◆ **ACTIONS TO TAKE**:
1. Could you reproduce the part of the review of The Rasp starting with "Like Four Frightened" and going on through "to get through."?
2. How would you condense the paragraph of the review of The Rasp that begins "It was the protagonist I found hardest to tolerate" into a short bulleted list that keeps its main facts?

◆ **GIVEN TEXT**:
Belford stood where he was left. His lips moved soundlessly. The bank-notes in his hand crackled as the stubby fingers clenched upon them. Presently he raised his head and looked with blurred vision along the path through the trees.
"Gawd!" he said, the refinement of the servant's hall now completely gone. "Gawd! What a bloke! What a bloody good bloke!"
Like Four Frightened People, this is another old Penguin which features an unfathomably favourable review from the time it was first published. A reviewer for the Glasgow Citizen considered The Rasp to be 'masterly' and 'worthy to stand on the same shelf as Trent's Last Case'. But while I appreciated Trent's Last Case, I didn't enjoy The Rasp at all, and rather than finding it masterly, I found it dull and far-fetched, with an explanation of the crime which seemed interminable and which took me several evenings to get through.
But my real difficulty with the story was in not finding a single character appealing — the female characters are either unfailingly efficient, given to hysteria, or, in the words of the protagonist, Puritan and sexless, while the male characters have been to the War and returned either neurasthenic or unscathed but speaking in the oddest way — a mixture of heartiness and bravado, and with what seems to be a rarely-overcome inclination to mock or patronise those of the lower classes.
It was the protagonist I found hardest to tolerate, although he was clearly conceived as a character intended to inspire admiration. He seemed to be an Ace Rimmer for the 1930s (and you can see this in the paragraph quoted above) — this would be fine in a work designed to amuse, but it is difficult to take when it is intended seriously. Anthony Gethryn seems to have excelled at everything he has ever attempted - sports, politics, painting, writing, and especially in his war service. And of course he is intelligent, charitable, self-deprecating and modest — so modest that he bristles should anyone should think of referring to him as Colonel. Yet somehow that title invariably makes itself known.

◆ **RECORDED DATA**:
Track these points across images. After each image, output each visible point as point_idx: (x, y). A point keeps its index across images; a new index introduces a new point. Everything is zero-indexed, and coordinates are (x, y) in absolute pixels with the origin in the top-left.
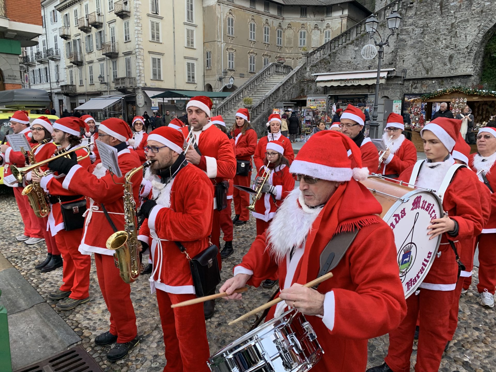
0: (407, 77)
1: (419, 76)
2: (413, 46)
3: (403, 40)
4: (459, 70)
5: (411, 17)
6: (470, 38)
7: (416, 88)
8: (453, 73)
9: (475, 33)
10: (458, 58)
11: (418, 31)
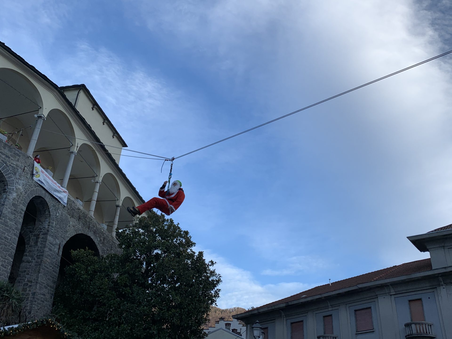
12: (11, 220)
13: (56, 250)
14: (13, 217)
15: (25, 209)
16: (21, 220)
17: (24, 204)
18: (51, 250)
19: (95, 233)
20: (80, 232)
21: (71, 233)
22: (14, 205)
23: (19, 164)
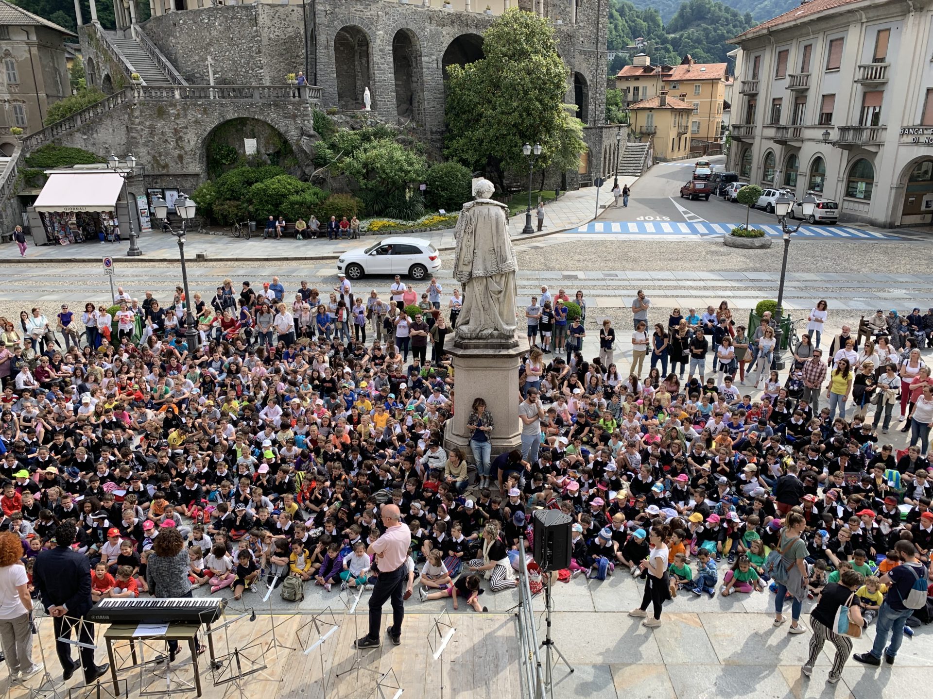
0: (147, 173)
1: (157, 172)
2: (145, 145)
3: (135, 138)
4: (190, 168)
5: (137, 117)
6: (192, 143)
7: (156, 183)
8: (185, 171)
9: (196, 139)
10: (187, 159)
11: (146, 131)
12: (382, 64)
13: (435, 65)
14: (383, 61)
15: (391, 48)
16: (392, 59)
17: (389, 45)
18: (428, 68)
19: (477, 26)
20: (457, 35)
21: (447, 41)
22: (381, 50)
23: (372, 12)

◆ **OUTPUTS BY TASK**:
1.
Like Four Frightened People, this is another old Penguin which features an unfathomably favourable review from the time it was first published. A reviewer for the Glasgow Citizen considered The Rasp to be 'masterly' and 'worthy to stand on the same shelf as Trent's Last Case'. But while I appreciated Trent's Last Case, I didn't enjoy The Rasp at all, and rather than finding it masterly, I found it dull and far-fetched, with an explanation of the crime which seemed interminable and which took me several evenings to get through.

2.
- The reviewer found the protagonist, Anthony Gethryn, the hardest character to tolerate, though he was clearly meant to inspire admiration.
- He comes across as an Ace Rimmer for the 1930s, which would suit a work meant to amuse but is hard to take when meant seriously.
- He seems to have excelled at everything: sports, politics, painting, writing, and especially his war service.
- He is intelligent, charitable, self-deprecating and modest, bristling at being called Colonel, yet the title always makes itself known.